(AUFGABE A):
Beantworte anhand des Textauszugs:
(i) An welchem Tag und an welchem Ort ist Riedl gestorben?
(ii) Von wem stammt die Würdigung?
(iii) Aus welchem Werk stammt der Satz, den Riedl immer wieder dekonstruiert hat?
(AUFGABE B): Schreib aus dem Textauszug die Stelle ab, die bei den Worten „Josef Anton Riedl galt“ beginnt, und hör nach „auch nicht so.“ auf.

(TEXTAUSZUG):

★ ★ ★ ★

Josef Anton Riedl galt als einer der ungewöhnlichsten Komponisten unserer Tage. Als Lautpoet sowie höchst kreativer Veranstalter war er eine Institution der Neuen Musik in München und in aller Welt. Nach Informationen des Bayerischen Rundfunks verstarb Riedl am 25. März in Murnau.

Josef Anton Riedl | Bildquelle: Astrid Ackermann

Bildquelle: Astrid Ackermann

Zum Tod des Münchner Komponisten Josef Anton Riedl

Eine Würdigung von Helmut Rohm

Vielleicht ist es so, vielleicht ist es aber auch nicht so.

In vielfältigsten Varianten hat er diesen Satz aus Büchners Komödie Leonce und Lena immer wieder dekonstruiert und verschachtelt in seinem experimentellen Schaffen. Josef Anton Riedl, einer der ungewöhnlichsten Komponisten unserer Tage, als Klang-Geräusch-Gesten-Bild- Lautpoet sowie als höchst kreativer Veranstalter war er über ein halbes Jahrhundert lang eine Institution der Neuen Musik in München mit agitatorischer Strahlkraft in alle Welt hinaus.

Erinnerung an "Jo"

★ ★ ★ ★

(EINTRÄGE):

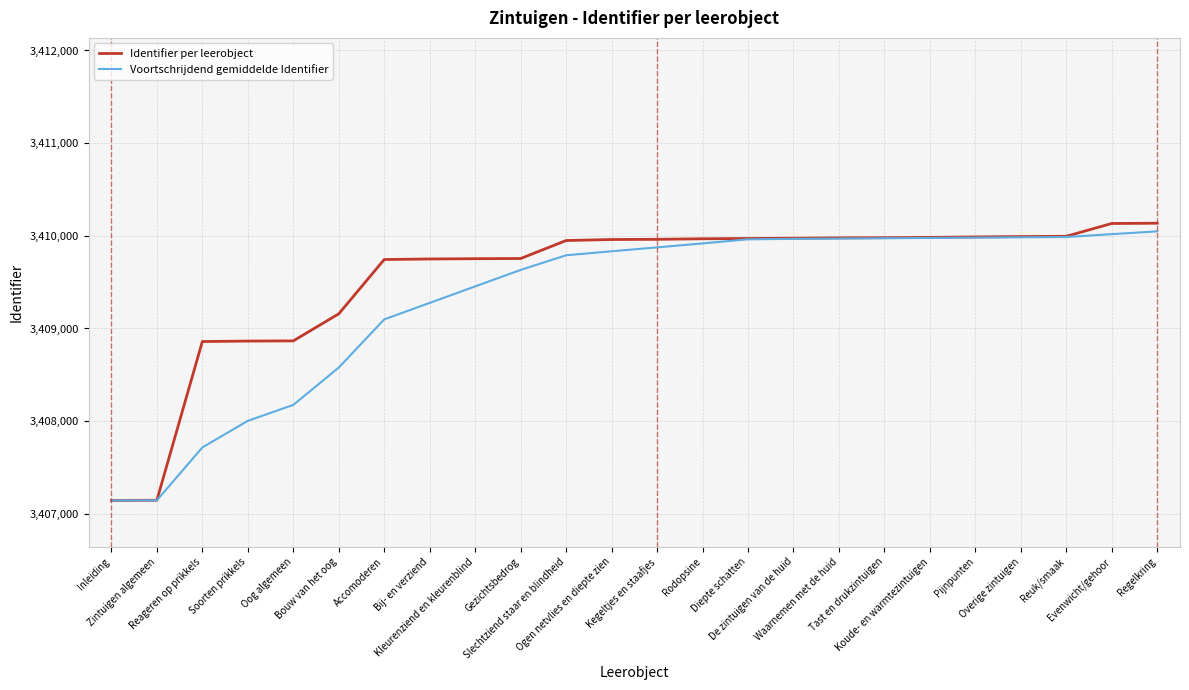

What is the difference between the highest and lowest values at Rodopsine?

50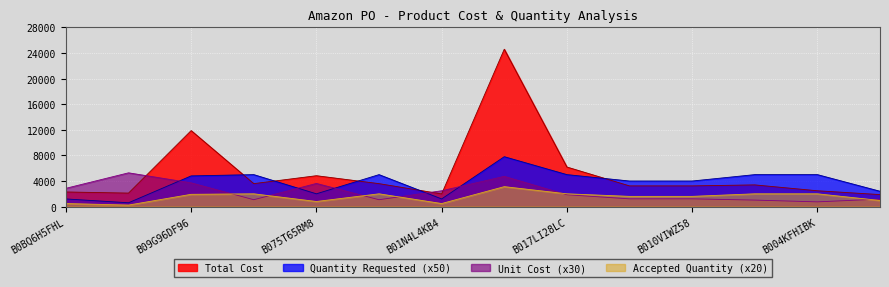

What is the maximum value shown in the chart?

24596.5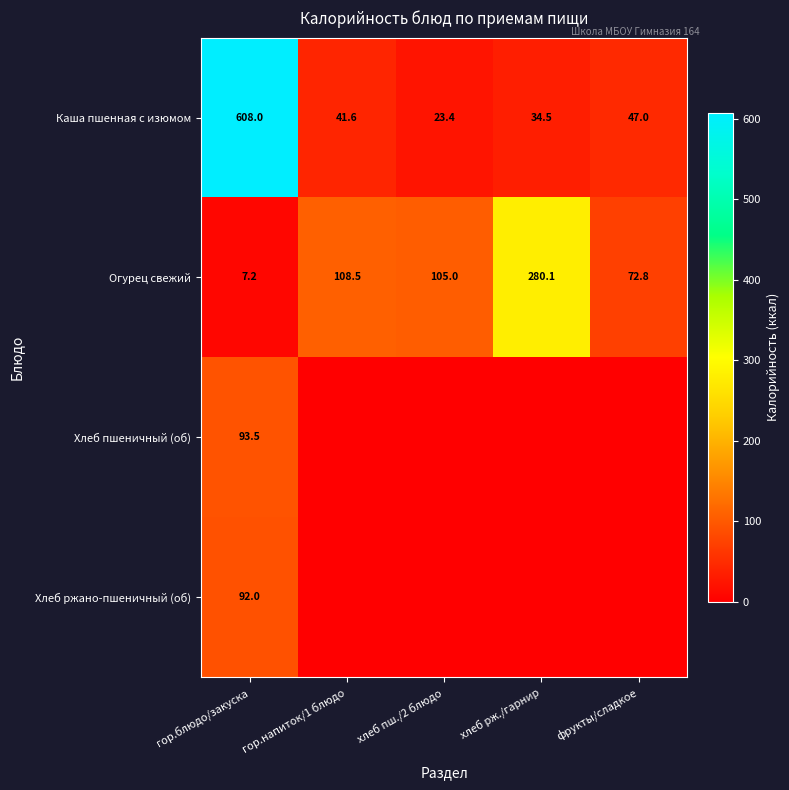

Rank the series at гор.блюдо/закуска from lowest to highest value.

Огурец свежий, Хлеб ржано-пшеничный (об), Хлеб пшеничный (об), Каша пшенная с изюмом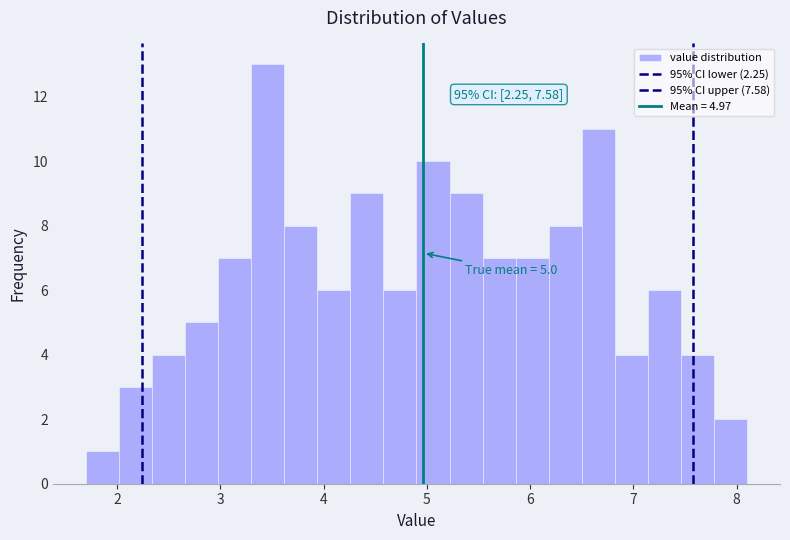

Around what value on the x-axis is the tallest bar? Give the approximate position of its centre, as read against the axis.

3.5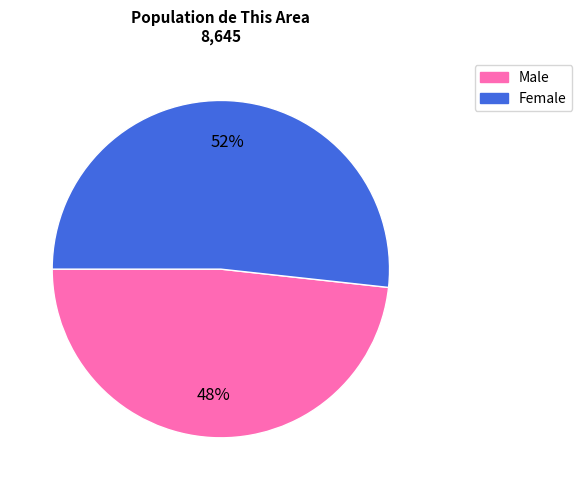

Is Female the majority of the pie?

Yes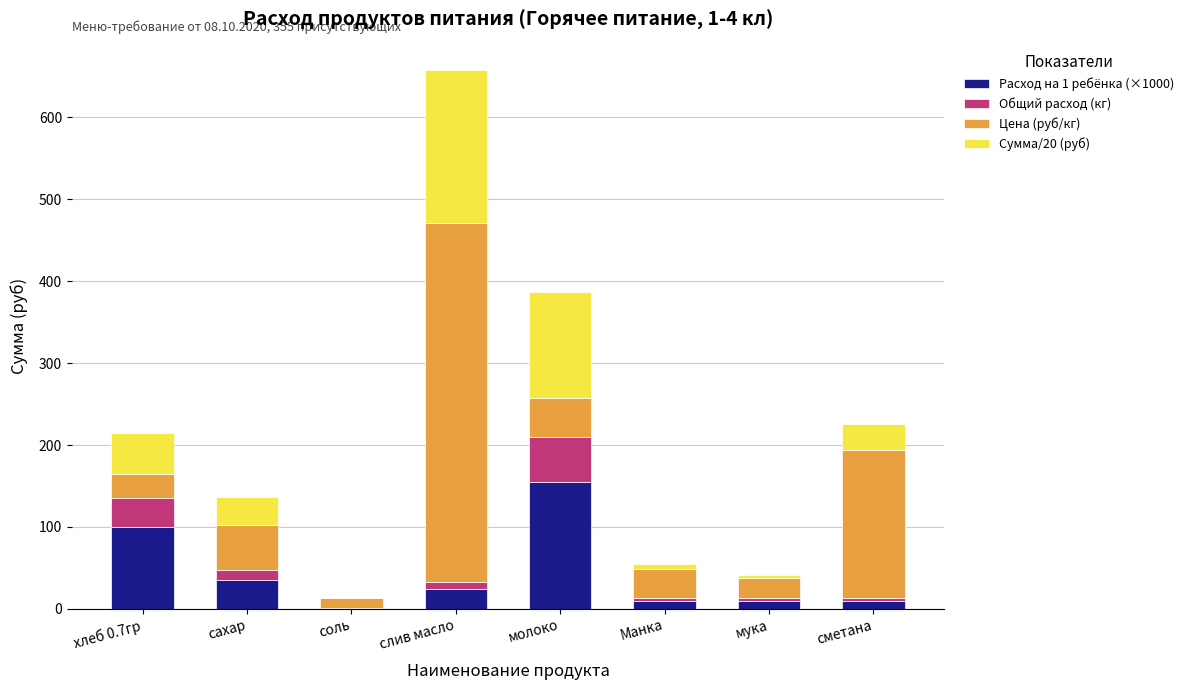

The Расход на 1 ребёнка (×1000) series shows 58.3 at сахар. True or false?

False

★ ★ ★ ★

(LÖSUNG A):
(i) Am 25. März in Murnau.
(ii) Von Helmut Rohm.
(iii) Aus Büchners Komödie „Leonce und Lena“.

(LÖSUNG B):
Josef Anton Riedl galt als einer der ungewöhnlichsten Komponisten unserer Tage. Als Lautpoet sowie höchst kreativer Veranstalter war er eine Institution der Neuen Musik in München und in aller Welt. Nach Informationen des Bayerischen Rundfunks verstarb Riedl am 25. März in Murnau.

Josef Anton Riedl | Bildquelle: Astrid Ackermann

Bildquelle: Astrid Ackermann

Zum Tod des Münchner Komponisten Josef Anton Riedl

Eine Würdigung von Helmut Rohm

Vielleicht ist es so, vielleicht ist es aber auch nicht so.